Thanks MikeLM and phatch.


----------



## cliveb (Mar 16, 2005)

I do something like that for my own benefit! When I've rehydrated them, I mix the tomatoes with garlic, capers, black peppercorns, bay leaves and a pinch of oregano. Given the adverse criticisms of garlic, I roast mine first. 
Usually, four days is enough for the flavour to really come through.


----------



## mikelm (Dec 23, 2000)

Jon-
*Is the four hour soak at room temperature or in hot water? *

Y'know- I don't really remember. I think either room temp or 140 degrees or so would work.

Mike


----------



## busymominmo (Feb 24, 2015)

Rookie working with sun dried tomatoes. New recipe call for two packs (no size given) the dried tomatoes rehydrated. I could only find the ones in a jar w/oil. How much should I sub? 
Recipe calls for 1 lb bow tie pasta, I lb chicken breast, 1 bulb of garlic, 16 oz feta if that helps


----------



## busymominmo (Feb 24, 2015)

what if I have opposite problem. Recipe calls for dry pack and I have oil, how much do I sub?

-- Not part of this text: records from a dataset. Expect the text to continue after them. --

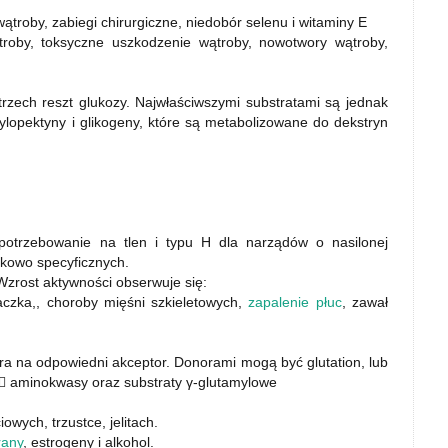
ątroby, zabiegi chirurgiczne, niedobór selenu i witaminy E
roby, toksyczne uszkodzenie wątroby, nowotwory wątroby,
trzech reszt glukozy. Najwłaściwszymi substratami są jednak
ylopektyny i glikogeny, które są metabolizowane do dekstryn
otrzebowanie na tlen i typu H dla narządów o nasilonej
nkowo specyficznych.
rost aktywności obserwuje się:
aczka,, choroby mięśni szkieletowych,
zapalenie płuc
, zawał
ora na odpowiedni akceptor. Donorami mogą być glutation, lub
,  aminokwasy oraz substraty γ-glutamylowe
wych, trzustce, jelitach.
rany
, estrogeny i alkohol.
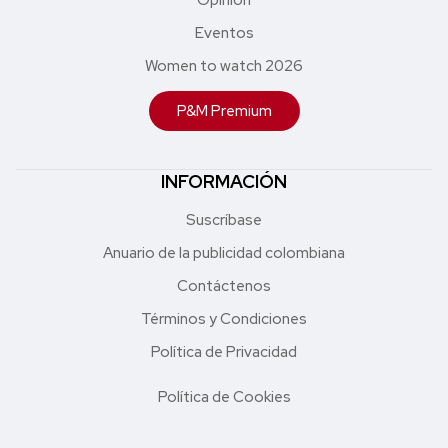
Eventos
Women to watch 2026
P&M Premium
INFORMACIÓN
Suscríbase
Anuario de la publicidad colombiana
Contáctenos
Términos y Condiciones
Política de Privacidad
Política de Cookies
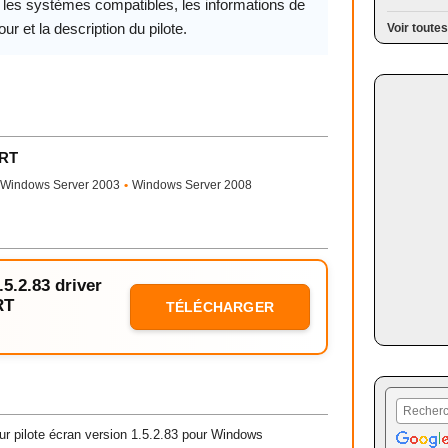
, les systèmes compatibles, les informations de
our et la description du pilote.
Voir toutes
CRT
Windows Server 2003
•
Windows Server 2008
.5.2.83 driver
RT
TÉLÉCHARGER
r pilote écran version 1.5.2.83 pour Windows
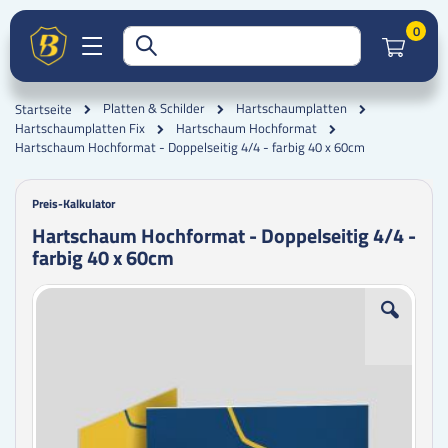
Artik
0
Platten & Schilder
Hartschaumplatten
Startseite
Hartschaumplatten Fix
Hartschaum Hochformat
Hartschaum Hochformat - Doppelseitig 4/4 - farbig 40 x 60cm
Preis-Kalkulator
Hartschaum Hochformat - Doppelseitig 4/4 -
farbig 40 x 60cm
Zum
Zum
Ende
Anfang
der
der
Bildgalerie
Bildgalerie
springen
springen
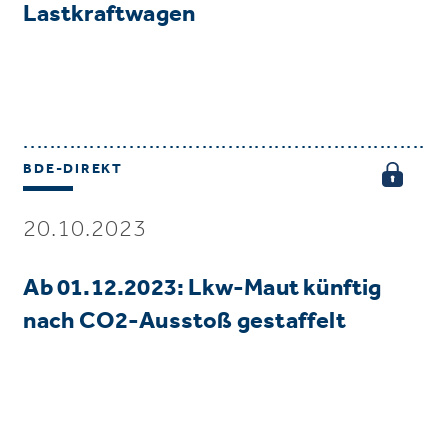
Lastkraftwagen
BDE-DIREKT
20.10.2023
Ab 01.12.2023: Lkw-Maut künftig
nach CO2-Ausstoß gestaffelt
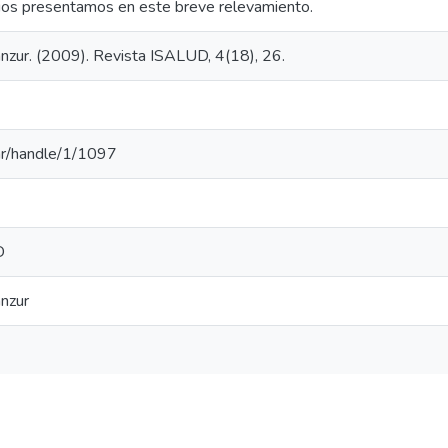
arios presentamos en este breve relevamiento.
anzur. (2009). Revista ISALUD, 4(18), 26.
u.ar/handle/1/1097
D
anzur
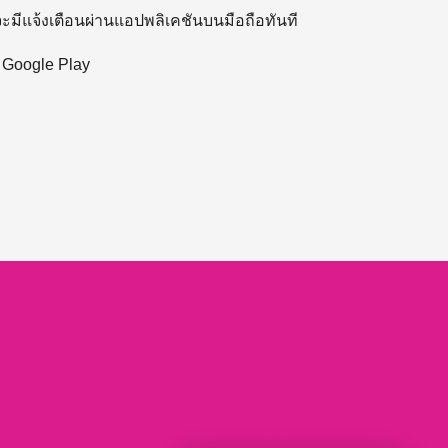
 จะมีแจ้งเตือนผ่านแอปพลิเคชันบนมือถือทันที
ะ Google Play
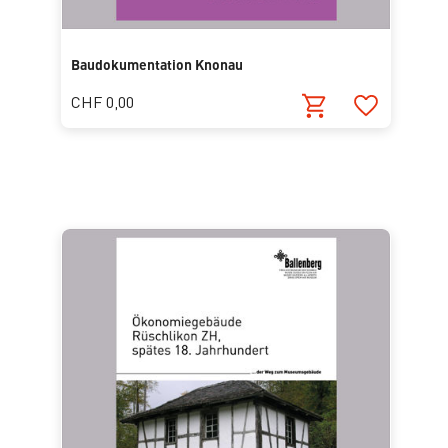
Baudokumentation Knonau
CHF 0,00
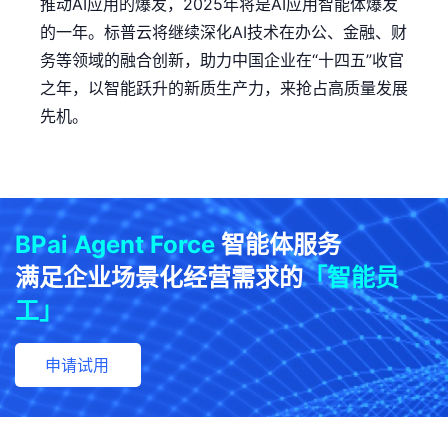
推动AI应用的爆发，2025年将是AI应用智能体爆发
的一年。标普云将继续深化AI技术在办公、金融、财
务等领域的融合创新，助力中国企业在“十四五”收官
之年，以智能跃升的新质生产力，来抢占高质量发展
先机。
BPai Agent Force
智能体服务
满足企业场景化经营需求的
「智能员
工」
申请试用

Recipe calls for 2 packs dry but no size given


----------



## chicagoterry (Apr 3, 2012)

2 "packs" is an utterly meaningless measurement unless you are taking the recipe off of said package.

What are you trying to make? I'm betting whatever it is will be much better using the the oil-packed variety, anyway, and that the main difference in using one rather than the other will be flavor, rather than whether the recipe works or not. The dried tomatoes on their own are both almost unchewable and not very flavorful until they are reconstituted in some way.


----------



## brianshaw (Dec 18, 2010)

For a pasta dish with 1 lb of pasta, no matter if it is a hot dish or a cold salad, I would only use oil packed.  Or rehydrate dried and marinade in oil for a few days as someone previously posted many years ago.  For quantity I would suggest 6 to 8 tomatoes, cut into strips or diced, with adjustments made based on how much the people eating the dish like sun-dried tomato.  That quantity is probably about a 4 oz bottle of pre-made oil-packed dried tomato.

"two packs"... what a hoot!  May be referring to the small cellophane packs sold at one time at Trader Joes.  Each, if I recall, had about 4 dried tomatoes in it.


----------



## mikelm (Dec 23, 2000)

Fun this thread is revived after about nine years!  Shows that ChefTalk never goes out of style.

Just want to mention that Trader Joe's carries a nice julienned SDT in olive oil.

Mike


----------